I always loved learning about unsolved mysteries and conspiracy theories; from the time I could read and watch TV up until today. Whether it’s the Pyramids of Giza, haunted houses and ghost stories, crop circles and UFO’s or Stonehenge, there’s something about the unknown that’s fascinating in this world of information overload where science has the ability to explain almost everything.
Stonehenge has been featured in too many books to cite, on the History Channel and National Geographic and everywhere in between. I was excited to go to Stonehenge and see the circle formation and wonder why and how this was built over 4,000 years ago. Located just outside of Avebury, England – about 3 hours outside of London, it wasn’t too far from where we devised a route to include Bristol for the Banksy exhibit, Bath for the hot springs, and a trip to Stonehenge.
The site that Stonehenge sits on has been occupied since around 8,000 BC, but it was during the Neolithic and Bronze periods that the majority of monuments came to be. Starting with large Bluestones and Sarsen stones around 2,500 BC, the final large stones were completed around 1,600 BC.
Anything look blue to you? I can’t tell from here, and I’m using the zoom!
There’s a small visitor center on the grounds and you walk around a path about 150 feet away from the stones themselves. They’re as big as I always imagined them to be, however, Deidra says she imagined them to be much bigger. Due to the distance the path around the henge is, you can barely see the original blue stones on the inside. There are dull audio talking points all around, and you can see the hill that people would originally walk up. It must have been amazing walking through the planes to walk up that hill, and then see the Stone Henge slowly come up into view. I wish we could have walked that path ourselves, but there is a major road in the way.
Except on special or pre-arranged occasions, visitors are unable to walk amongst the stones. It’s great to be there and see the henges, but because you’re situated so far away and can’t touch the rocks I find it creates a detached feeling.
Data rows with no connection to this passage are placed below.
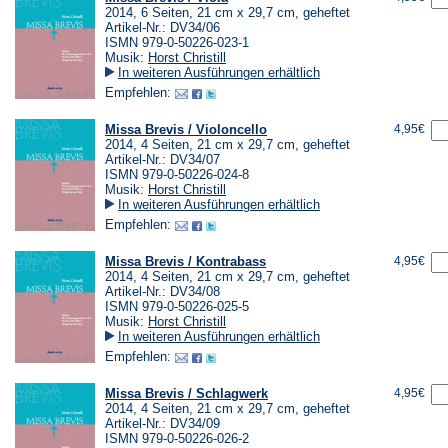
2014, 6 Seiten, 21 cm x 29,7 cm, geheftet
Artikel-Nr.: DV34/06
ISMN 979-0-50226-023-1
Musik:
Horst Christill
In weiteren Ausführungen erhältlich
Empfehlen:
Missa Brevis / Violoncello
4,95€
2014, 4 Seiten, 21 cm x 29,7 cm, geheftet
Artikel-Nr.: DV34/07
ISMN 979-0-50226-024-8
Musik:
Horst Christill
In weiteren Ausführungen erhältlich
Empfehlen:
Missa Brevis / Kontrabass
4,95€
2014, 4 Seiten, 21 cm x 29,7 cm, geheftet
Artikel-Nr.: DV34/08
ISMN 979-0-50226-025-5
Musik:
Horst Christill
In weiteren Ausführungen erhältlich
Empfehlen:
Missa Brevis / Schlagwerk
4,95€
2014, 4 Seiten, 21 cm x 29,7 cm, geheftet
Artikel-Nr.: DV34/09
ISMN 979-0-50226-026-2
I was looking at the stones and their mysterious beauty, but without binoculars you couldn’t see if there were any inscriptions or make out the colors of the blue stones very well, they all looked the same. It’s really too bad and creates a similar feeling like seeing the Mona Lisa at the Louvre – it’s great and nice, but without being able to get close to inspect it yourself, it’s like looking at a picture. Unlike Newgrange and Knowth in Ireland, two other Neolithic burial mounds with henges that you can get right up and into.
There are a several things that are being put into place that will improve the Stonehenge experience. The biggest improvement is that the historical society is going to redesign the museum as a whole. A pamphlet we received on location stated they’re going to make a tunnel for the major road, making the Stonehenge area to have no sight of any civilization. They also plan to build a completely new visitors center, which will be about 1km away from the henge, down a slight hill and out of view. Once the improvements are completed, all visitors will walk up a hill and witness Stonehenge crest over the hill with dramatic effect. The feeling would be the same as people who visited this site thousands of years ago, and away from the noise of cars. I think this will be such a massive improvement to the area and would even go see it again.
The other way to get more out of your Stonehenge experience would be to pre-arrange a semi-private visit. English Heritage allows small amounts of people to walk within the rings if it’s preplanned or part of a package. (link: http://www.english-heritage.org.uk/server/show/nav.878). You can go either in the early morning at sunrise or late evening after the official hours. At time of this writing all morning slots have been booked up past March 2010, so you really have to pre-plan well ahead or find a tour company with available spots and pay them for it. For anyone who’s interested in Stonehenge more than just passing curiosity, I would say this would be a thousand times more impressive.
Summer Solstice Celebration
And finally, possibly the best way would be on either the Summer or Winter Solstice. English Heritage allows free access during this time as well, within the boundaries so you can celebrate with others during the night and then witness the sun rise through the stones. There are only a few basic rules, no amplified music, glass bottles, large bags and no climbing on the stones. Visiting this way would be a majestic experience, up there with Knowth and Newgrange during the Solstice.
Stonehenge is an important historical site, and the fact that it was built 5000 years ago when humans were still throwing spears made from flint is impressive. With the new improvements and alternate viewing options it has a great future ahead of it.